Exercise requirements
Your job here is to restate every record exactly, pictures excluded.

### Provided material

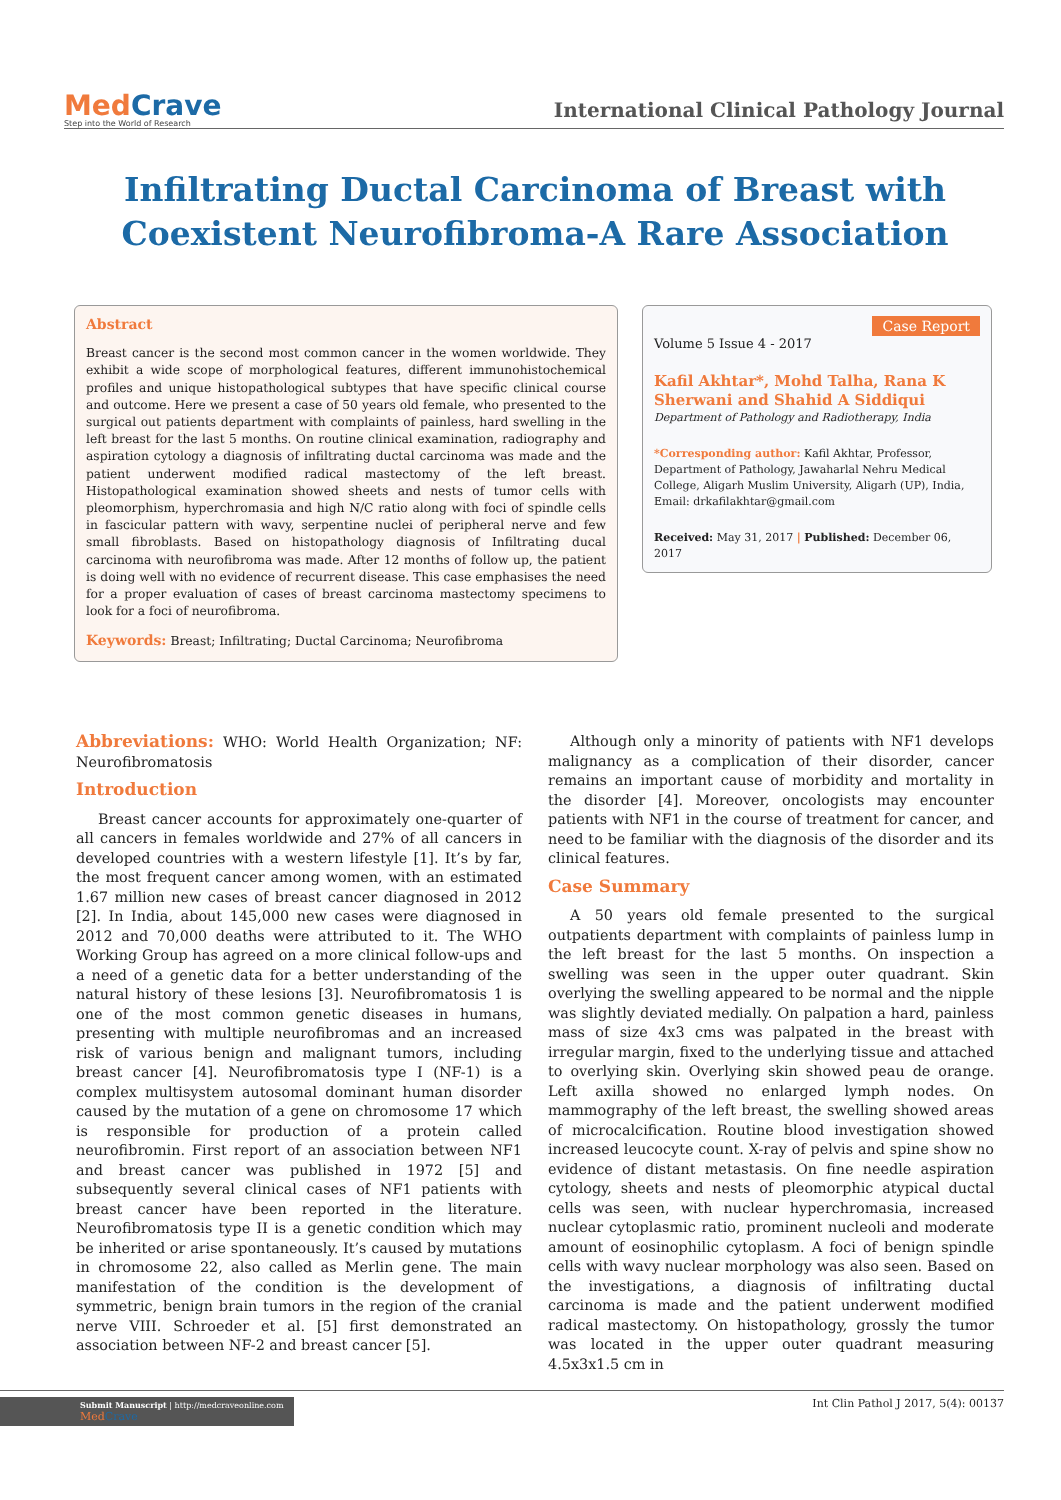MedCrave
Step into the World of Research
International Clinical Pathology Journal
Infiltrating Ductal Carcinoma of Breast with Coexistent Neurofibroma-A Rare Association
Abstract
Breast cancer is the second most common cancer in the women worldwide. They exhibit a wide scope of morphological features, different immunohistochemical profiles and unique histopathological subtypes that have specific clinical course and outcome. Here we present a case of 50 years old female, who presented to the surgical out patients department with complaints of painless, hard swelling in the left breast for the last 5 months. On routine clinical examination, radiography and aspiration cytology a diagnosis of infiltrating ductal carcinoma was made and the patient underwent modified radical mastectomy of the left breast. Histopathological examination showed sheets and nests of tumor cells with pleomorphism, hyperchromasia and high N/C ratio along with foci of spindle cells in fascicular pattern with wavy, serpentine nuclei of peripheral nerve and few small fibroblasts. Based on histopathology diagnosis of Infiltrating ducal carcinoma with neurofibroma was made. After 12 months of follow up, the patient is doing well with no evidence of recurrent disease. This case emphasises the need for a proper evaluation of cases of breast carcinoma mastectomy specimens to look for a foci of neurofibroma.
Keywords: Breast; Infiltrating; Ductal Carcinoma; Neurofibroma
Case Report
Volume 5 Issue 4 - 2017
Kafil Akhtar*, Mohd Talha, Rana K Sherwani and Shahid A Siddiqui
Department of Pathology and Radiotherapy, India
*Corresponding author: Kafil Akhtar, Professor, Department of Pathology, Jawaharlal Nehru Medical College, Aligarh Muslim University, Aligarh (UP), India, Email: drkafilakhtar@gmail.com
Received: May 31, 2017 | Published: December 06, 2017
Abbreviations: WHO: World Health Organization; NF: Neurofibromatosis
Introduction
Breast cancer accounts for approximately one-quarter of all cancers in females worldwide and 27% of all cancers in developed countries with a western lifestyle [1]. It’s by far, the most frequent cancer among women, with an estimated 1.67 million new cases of breast cancer diagnosed in 2012 [2]. In India, about 145,000 new cases were diagnosed in 2012 and 70,000 deaths were attributed to it. The WHO Working Group has agreed on a more clinical follow-ups and a need of a genetic data for a better understanding of the natural history of these lesions [3]. Neurofibromatosis 1 is one of the most common genetic diseases in humans, presenting with multiple neurofibromas and an increased risk of various benign and malignant tumors, including breast cancer [4]. Neurofibromatosis type I (NF-1) is a complex multisystem autosomal dominant human disorder caused by the mutation of a gene on chromosome 17 which is responsible for production of a protein called neurofibromin. First report of an association between NF1 and breast cancer was published in 1972 [5] and subsequently several clinical cases of NF1 patients with breast cancer have been reported in the literature. Neurofibromatosis type II is a genetic condition which may be inherited or arise spontaneously. It’s caused by mutations in chromosome 22, also called as Merlin gene. The main manifestation of the condition is the development of symmetric, benign brain tumors in the region of the cranial nerve VIII. Schroeder et al. [5] first demonstrated an association between NF-2 and breast cancer [5].
Although only a minority of patients with NF1 develops malignancy as a complication of their disorder, cancer remains an important cause of morbidity and mortality in the disorder [4]. Moreover, oncologists may encounter patients with NF1 in the course of treatment for cancer, and need to be familiar with the diagnosis of the disorder and its clinical features.
Case Summary
A 50 years old female presented to the surgical outpatients department with complaints of painless lump in the left breast for the last 5 months. On inspection a swelling was seen in the upper outer quadrant. Skin overlying the swelling appeared to be normal and the nipple was slightly deviated medially. On palpation a hard, painless mass of size 4x3 cms was palpated in the breast with irregular margin, fixed to the underlying tissue and attached to overlying skin. Overlying skin showed peau de orange. Left axilla showed no enlarged lymph nodes. On mammography of the left breast, the swelling showed areas of microcalcification. Routine blood investigation showed increased leucocyte count. X-ray of pelvis and spine show no evidence of distant metastasis. On fine needle aspiration cytology, sheets and nests of pleomorphic atypical ductal cells was seen, with nuclear hyperchromasia, increased nuclear cytoplasmic ratio, prominent nucleoli and moderate amount of eosinophilic cytoplasm. A foci of benign spindle cells with wavy nuclear morphology was also seen. Based on the investigations, a diagnosis of infiltrating ductal carcinoma is made and the patient underwent modified radical mastectomy. On histopathology, grossly the tumor was located in the upper outer quadrant measuring 4.5x3x1.5 cm in
Submit Manuscript | http://medcraveonline.com
Med Crave
Int Clin Pathol J 2017, 5(4): 00137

######

Answer
MedCrave
Step into the World of Research
International Clinical Pathology Journal
Infiltrating Ductal Carcinoma of Breast with Coexistent Neurofibroma-A Rare Association
Abstract
Breast cancer is the second most common cancer in the women worldwide. They exhibit a wide scope of morphological features, different immunohistochemical profiles and unique histopathological subtypes that have specific clinical course and outcome. Here we present a case of 50 years old female, who presented to the surgical out patients department with complaints of painless, hard swelling in the left breast for the last 5 months. On routine clinical examination, radiography and aspiration cytology a diagnosis of infiltrating ductal carcinoma was made and the patient underwent modified radical mastectomy of the left breast. Histopathological examination showed sheets and nests of tumor cells with pleomorphism, hyperchromasia and high N/C ratio along with foci of spindle cells in fascicular pattern with wavy, serpentine nuclei of peripheral nerve and few small fibroblasts. Based on histopathology diagnosis of Infiltrating ducal carcinoma with neurofibroma was made. After 12 months of follow up, the patient is doing well with no evidence of recurrent disease. This case emphasises the need for a proper evaluation of cases of breast carcinoma mastectomy specimens to look for a foci of neurofibroma.
Keywords: Breast; Infiltrating; Ductal Carcinoma; Neurofibroma
Case Report
Volume 5 Issue 4 - 2017
Kafil Akhtar*, Mohd Talha, Rana K Sherwani and Shahid A Siddiqui
Department of Pathology and Radiotherapy, India
*Corresponding author: Kafil Akhtar, Professor, Department of Pathology, Jawaharlal Nehru Medical College, Aligarh Muslim University, Aligarh (UP), India, Email: drkafilakhtar@gmail.com
Received: May 31, 2017 | Published: December 06, 2017
Abbreviations: WHO: World Health Organization; NF: Neurofibromatosis
Introduction
Breast cancer accounts for approximately one-quarter of all cancers in females worldwide and 27% of all cancers in developed countries with a western lifestyle [1]. It’s by far, the most frequent cancer among women, with an estimated 1.67 million new cases of breast cancer diagnosed in 2012 [2]. In India, about 145,000 new cases were diagnosed in 2012 and 70,000 deaths were attributed to it. The WHO Working Group has agreed on a more clinical follow-ups and a need of a genetic data for a better understanding of the natural history of these lesions [3]. Neurofibromatosis 1 is one of the most common genetic diseases in humans, presenting with multiple neurofibromas and an increased risk of various benign and malignant tumors, including breast cancer [4]. Neurofibromatosis type I (NF-1) is a complex multisystem autosomal dominant human disorder caused by the mutation of a gene on chromosome 17 which is responsible for production of a protein called neurofibromin. First report of an association between NF1 and breast cancer was published in 1972 [5] and subsequently several clinical cases of NF1 patients with breast cancer have been reported in the literature. Neurofibromatosis type II is a genetic condition which may be inherited or arise spontaneously. It’s caused by mutations in chromosome 22, also called as Merlin gene. The main manifestation of the condition is the development of symmetric, benign brain tumors in the region of the cranial nerve VIII. Schroeder et al. [5] first demonstrated an association between NF-2 and breast cancer [5].
Although only a minority of patients with NF1 develops malignancy as a complication of their disorder, cancer remains an important cause of morbidity and mortality in the disorder [4]. Moreover, oncologists may encounter patients with NF1 in the course of treatment for cancer, and need to be familiar with the diagnosis of the disorder and its clinical features.
Case Summary
A 50 years old female presented to the surgical outpatients department with complaints of painless lump in the left breast for the last 5 months. On inspection a swelling was seen in the upper outer quadrant. Skin overlying the swelling appeared to be normal and the nipple was slightly deviated medially. On palpation a hard, painless mass of size 4x3 cms was palpated in the breast with irregular margin, fixed to the underlying tissue and attached to overlying skin. Overlying skin showed peau de orange. Left axilla showed no enlarged lymph nodes. On mammography of the left breast, the swelling showed areas of microcalcification. Routine blood investigation showed increased leucocyte count. X-ray of pelvis and spine show no evidence of distant metastasis. On fine needle aspiration cytology, sheets and nests of pleomorphic atypical ductal cells was seen, with nuclear hyperchromasia, increased nuclear cytoplasmic ratio, prominent nucleoli and moderate amount of eosinophilic cytoplasm. A foci of benign spindle cells with wavy nuclear morphology was also seen. Based on the investigations, a diagnosis of infiltrating ductal carcinoma is made and the patient underwent modified radical mastectomy. On histopathology, grossly the tumor was located in the upper outer quadrant measuring 4.5x3x1.5 cm in
Submit Manuscript | http://medcraveonline.com
Med Crave
Int Clin Pathol J 2017, 5(4): 00137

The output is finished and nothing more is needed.